Pepe has exhibited widely throughout the United States and abroad in solo and group exhibitions as well as collaborative projects. Venues for Pepe's many solo exhibitions include the Smith College Museum of Art, Northampton, Massachusetts, and the Weatherspoon Art Museum, Greensboro, North Carolina. Her work has been included in important group exhibitions such as the first Greater New York at PS1/MoMA; Hand + Made: The Performative Impulse in Art & Craft, Contemporary Art Museum Houston, Texas, and Artisterium, Tbilisi, Republic of Georgia.
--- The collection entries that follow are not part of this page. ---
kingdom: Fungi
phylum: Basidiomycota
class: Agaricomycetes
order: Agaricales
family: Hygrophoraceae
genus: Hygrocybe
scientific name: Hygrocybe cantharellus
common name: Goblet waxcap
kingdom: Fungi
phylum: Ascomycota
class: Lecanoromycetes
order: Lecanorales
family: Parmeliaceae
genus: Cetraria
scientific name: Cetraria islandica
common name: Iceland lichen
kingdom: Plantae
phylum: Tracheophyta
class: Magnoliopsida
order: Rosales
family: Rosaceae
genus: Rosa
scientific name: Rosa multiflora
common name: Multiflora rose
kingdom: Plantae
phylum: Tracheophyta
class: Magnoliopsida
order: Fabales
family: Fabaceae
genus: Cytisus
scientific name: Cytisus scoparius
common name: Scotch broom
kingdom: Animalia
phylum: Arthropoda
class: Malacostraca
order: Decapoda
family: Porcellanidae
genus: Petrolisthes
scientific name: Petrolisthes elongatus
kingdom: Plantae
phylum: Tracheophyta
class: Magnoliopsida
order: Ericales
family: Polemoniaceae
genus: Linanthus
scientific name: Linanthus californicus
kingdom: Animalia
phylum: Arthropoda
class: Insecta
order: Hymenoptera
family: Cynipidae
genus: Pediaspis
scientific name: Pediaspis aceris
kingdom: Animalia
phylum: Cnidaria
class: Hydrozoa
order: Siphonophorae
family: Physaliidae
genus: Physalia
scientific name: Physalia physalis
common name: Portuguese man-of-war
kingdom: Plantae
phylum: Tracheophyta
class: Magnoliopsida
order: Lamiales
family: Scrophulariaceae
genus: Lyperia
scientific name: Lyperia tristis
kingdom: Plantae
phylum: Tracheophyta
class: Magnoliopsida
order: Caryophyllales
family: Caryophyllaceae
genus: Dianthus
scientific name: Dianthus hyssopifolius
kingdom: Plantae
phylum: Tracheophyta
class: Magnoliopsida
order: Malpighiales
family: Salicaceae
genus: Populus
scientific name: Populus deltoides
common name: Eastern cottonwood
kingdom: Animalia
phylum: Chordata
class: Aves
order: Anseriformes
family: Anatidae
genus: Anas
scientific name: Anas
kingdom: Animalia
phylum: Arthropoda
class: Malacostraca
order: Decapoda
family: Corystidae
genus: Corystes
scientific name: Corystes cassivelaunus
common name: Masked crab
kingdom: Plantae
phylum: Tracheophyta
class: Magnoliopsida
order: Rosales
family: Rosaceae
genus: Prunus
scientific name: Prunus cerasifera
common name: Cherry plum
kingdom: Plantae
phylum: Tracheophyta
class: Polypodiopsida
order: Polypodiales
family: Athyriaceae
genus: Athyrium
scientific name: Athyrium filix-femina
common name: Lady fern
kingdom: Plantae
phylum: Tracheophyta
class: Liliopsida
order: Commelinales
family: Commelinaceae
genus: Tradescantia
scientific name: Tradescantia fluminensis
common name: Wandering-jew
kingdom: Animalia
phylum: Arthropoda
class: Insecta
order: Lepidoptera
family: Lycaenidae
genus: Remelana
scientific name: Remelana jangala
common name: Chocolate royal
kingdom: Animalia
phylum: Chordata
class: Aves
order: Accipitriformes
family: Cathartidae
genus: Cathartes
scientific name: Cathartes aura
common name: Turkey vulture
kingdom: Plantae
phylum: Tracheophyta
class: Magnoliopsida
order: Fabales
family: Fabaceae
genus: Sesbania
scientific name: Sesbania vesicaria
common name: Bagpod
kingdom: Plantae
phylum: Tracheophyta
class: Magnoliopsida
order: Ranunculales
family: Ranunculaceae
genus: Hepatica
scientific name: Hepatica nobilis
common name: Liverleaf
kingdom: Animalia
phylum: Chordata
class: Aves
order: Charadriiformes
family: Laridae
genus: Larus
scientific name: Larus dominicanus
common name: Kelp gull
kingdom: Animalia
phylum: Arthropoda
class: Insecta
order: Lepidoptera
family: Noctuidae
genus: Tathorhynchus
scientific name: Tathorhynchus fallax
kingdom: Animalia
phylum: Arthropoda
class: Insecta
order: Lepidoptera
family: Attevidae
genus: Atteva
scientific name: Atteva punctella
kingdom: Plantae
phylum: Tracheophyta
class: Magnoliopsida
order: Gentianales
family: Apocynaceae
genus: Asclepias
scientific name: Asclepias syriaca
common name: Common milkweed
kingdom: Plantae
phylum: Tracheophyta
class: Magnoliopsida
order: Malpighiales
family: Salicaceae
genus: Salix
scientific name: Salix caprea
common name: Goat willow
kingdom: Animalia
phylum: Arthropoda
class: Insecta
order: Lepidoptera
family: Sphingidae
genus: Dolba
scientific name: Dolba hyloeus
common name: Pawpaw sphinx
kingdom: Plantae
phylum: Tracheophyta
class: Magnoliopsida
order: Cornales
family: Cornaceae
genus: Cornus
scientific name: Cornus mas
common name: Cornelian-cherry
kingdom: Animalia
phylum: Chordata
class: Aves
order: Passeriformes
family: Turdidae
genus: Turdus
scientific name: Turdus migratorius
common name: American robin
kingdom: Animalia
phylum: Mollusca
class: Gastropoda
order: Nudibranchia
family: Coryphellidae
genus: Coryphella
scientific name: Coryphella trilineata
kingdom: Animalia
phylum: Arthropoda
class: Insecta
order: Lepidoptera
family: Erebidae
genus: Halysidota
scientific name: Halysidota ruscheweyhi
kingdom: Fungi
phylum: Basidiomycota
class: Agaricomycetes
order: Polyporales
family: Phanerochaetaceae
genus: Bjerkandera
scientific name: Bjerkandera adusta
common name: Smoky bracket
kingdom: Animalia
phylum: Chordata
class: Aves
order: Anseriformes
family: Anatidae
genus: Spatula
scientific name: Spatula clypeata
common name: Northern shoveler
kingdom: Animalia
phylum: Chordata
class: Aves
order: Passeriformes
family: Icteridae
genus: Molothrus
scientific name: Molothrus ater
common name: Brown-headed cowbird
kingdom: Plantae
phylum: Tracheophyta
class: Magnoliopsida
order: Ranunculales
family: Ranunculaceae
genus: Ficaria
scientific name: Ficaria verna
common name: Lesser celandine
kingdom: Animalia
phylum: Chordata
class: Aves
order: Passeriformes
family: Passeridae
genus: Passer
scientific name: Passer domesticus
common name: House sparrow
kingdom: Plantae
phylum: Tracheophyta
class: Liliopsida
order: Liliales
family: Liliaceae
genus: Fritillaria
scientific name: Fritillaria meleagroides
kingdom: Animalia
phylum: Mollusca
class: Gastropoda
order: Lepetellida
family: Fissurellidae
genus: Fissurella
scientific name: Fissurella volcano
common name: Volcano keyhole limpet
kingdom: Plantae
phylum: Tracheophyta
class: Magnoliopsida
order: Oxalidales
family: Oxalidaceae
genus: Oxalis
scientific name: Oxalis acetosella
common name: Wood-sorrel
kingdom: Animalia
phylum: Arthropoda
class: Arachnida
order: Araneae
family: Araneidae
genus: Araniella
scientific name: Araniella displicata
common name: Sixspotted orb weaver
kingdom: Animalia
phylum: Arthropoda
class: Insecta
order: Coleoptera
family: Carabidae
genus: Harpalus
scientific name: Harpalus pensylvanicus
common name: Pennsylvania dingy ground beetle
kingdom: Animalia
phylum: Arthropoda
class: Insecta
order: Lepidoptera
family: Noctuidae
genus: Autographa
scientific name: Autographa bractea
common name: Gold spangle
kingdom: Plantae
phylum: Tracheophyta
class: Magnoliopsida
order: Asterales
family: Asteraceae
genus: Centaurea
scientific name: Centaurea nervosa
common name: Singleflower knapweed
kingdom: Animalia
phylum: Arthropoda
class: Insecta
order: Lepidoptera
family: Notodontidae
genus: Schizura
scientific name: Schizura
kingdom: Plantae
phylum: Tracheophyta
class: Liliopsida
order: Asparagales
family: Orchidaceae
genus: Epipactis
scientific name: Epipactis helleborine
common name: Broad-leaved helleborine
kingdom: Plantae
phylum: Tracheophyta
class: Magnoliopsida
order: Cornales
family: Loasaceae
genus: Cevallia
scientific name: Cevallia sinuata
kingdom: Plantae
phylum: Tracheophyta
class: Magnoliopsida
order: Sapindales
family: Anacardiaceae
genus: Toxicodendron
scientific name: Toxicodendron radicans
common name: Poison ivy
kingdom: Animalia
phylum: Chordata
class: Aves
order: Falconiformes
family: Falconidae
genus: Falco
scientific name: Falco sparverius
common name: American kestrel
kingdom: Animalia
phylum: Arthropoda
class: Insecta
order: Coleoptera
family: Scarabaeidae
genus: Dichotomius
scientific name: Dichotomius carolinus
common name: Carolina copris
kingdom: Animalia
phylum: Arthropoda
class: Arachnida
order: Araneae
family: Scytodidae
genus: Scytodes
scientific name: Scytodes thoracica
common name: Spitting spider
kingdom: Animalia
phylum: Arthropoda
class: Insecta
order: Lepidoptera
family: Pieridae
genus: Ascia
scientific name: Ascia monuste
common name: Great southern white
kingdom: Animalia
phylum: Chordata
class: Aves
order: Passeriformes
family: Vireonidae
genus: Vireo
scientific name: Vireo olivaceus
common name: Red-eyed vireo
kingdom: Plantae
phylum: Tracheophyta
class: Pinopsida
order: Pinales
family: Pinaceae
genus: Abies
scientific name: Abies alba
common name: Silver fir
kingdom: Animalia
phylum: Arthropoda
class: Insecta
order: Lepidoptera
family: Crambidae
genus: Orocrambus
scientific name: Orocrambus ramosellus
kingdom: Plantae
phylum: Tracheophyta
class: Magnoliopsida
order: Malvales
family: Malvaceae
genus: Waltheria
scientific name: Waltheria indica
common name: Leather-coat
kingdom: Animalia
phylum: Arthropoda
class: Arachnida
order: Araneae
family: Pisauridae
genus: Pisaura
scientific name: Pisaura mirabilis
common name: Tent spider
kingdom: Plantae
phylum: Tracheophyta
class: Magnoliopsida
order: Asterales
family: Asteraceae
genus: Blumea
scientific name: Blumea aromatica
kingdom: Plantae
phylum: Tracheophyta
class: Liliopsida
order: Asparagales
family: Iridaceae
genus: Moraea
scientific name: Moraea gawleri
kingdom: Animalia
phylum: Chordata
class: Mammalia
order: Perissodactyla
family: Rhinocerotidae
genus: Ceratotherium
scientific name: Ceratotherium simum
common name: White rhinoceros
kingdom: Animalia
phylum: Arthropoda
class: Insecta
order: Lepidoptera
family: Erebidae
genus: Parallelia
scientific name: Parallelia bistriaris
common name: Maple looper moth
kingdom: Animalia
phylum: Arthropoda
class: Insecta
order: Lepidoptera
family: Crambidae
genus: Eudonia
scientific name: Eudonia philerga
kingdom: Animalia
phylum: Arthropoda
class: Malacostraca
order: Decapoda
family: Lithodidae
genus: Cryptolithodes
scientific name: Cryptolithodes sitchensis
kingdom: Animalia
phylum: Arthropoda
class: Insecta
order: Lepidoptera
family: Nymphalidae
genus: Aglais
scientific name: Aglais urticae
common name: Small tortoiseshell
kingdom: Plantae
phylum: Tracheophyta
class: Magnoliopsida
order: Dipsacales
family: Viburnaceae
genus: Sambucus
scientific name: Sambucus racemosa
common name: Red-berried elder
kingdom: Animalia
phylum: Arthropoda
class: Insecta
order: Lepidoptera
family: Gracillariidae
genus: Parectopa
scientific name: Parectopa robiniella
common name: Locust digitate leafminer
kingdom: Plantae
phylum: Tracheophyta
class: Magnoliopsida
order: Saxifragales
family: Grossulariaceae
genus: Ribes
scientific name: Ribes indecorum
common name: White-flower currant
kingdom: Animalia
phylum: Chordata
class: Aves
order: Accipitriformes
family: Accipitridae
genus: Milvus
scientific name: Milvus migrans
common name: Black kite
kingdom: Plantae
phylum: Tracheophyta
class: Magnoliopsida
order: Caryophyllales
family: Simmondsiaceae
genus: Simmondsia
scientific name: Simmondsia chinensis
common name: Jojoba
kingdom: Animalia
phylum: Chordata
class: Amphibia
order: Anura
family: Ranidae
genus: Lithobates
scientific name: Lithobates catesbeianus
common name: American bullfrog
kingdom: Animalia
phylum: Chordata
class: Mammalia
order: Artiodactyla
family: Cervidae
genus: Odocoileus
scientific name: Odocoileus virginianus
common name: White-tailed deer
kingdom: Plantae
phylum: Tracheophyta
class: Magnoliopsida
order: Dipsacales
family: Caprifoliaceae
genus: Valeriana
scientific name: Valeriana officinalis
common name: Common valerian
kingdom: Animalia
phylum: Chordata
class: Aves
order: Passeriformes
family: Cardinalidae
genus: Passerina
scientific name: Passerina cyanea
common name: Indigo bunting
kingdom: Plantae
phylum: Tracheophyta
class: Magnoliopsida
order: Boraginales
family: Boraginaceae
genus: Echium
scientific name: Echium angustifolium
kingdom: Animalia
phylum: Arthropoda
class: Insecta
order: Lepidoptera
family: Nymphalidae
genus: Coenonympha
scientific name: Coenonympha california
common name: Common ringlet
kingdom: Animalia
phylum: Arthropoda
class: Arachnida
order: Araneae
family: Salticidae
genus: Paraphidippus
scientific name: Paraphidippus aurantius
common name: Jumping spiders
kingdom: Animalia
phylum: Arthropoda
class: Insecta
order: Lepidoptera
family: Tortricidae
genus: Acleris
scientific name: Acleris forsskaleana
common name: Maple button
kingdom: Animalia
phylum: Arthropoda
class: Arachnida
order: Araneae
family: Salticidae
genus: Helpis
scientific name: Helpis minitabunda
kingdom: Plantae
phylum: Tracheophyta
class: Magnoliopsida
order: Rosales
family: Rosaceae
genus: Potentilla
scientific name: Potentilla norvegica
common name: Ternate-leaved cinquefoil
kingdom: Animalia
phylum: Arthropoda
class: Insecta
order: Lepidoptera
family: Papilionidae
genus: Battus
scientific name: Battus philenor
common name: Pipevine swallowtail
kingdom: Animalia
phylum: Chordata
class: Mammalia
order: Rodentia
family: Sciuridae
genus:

Pepe's work was recently featured in the exhibition Queer Threads at the Leslie Lohman Museum of Lesbian and Gay Art in New York, and commissions for the 8th Shenzhen Sculpture Biennale, exhibitions include a commission for the ICA/Boston's traveling exhibition Fiber: Sculpture 1960-present.
Pepe is also known as an educator who likes to trespass the boundaries of fixed disciplines in art and design. She has taught since 1995-for many years as adjunct faculty in a variety of programs and schools including Brandeis University, Bard College, RISD, VCU, and Williams College-until 2006 when she took a full-time position at Pratt Institute as the assistant chair of fine arts. Her own artistic development was a mix of academic training and non-degree granting residencies: BFA, Massachusetts College of Art, 1983; Haystack School, 1984; Skowhegan School, 1994; MFA, School of the Museum of Fine Arts, Boston 1995; and Radcliffe Institute, 1998-99. Pepe was a resident faculty member at Skowhegan School, 2013. She is now a Core Critic in the Painting + Printmaking Department at Yale University.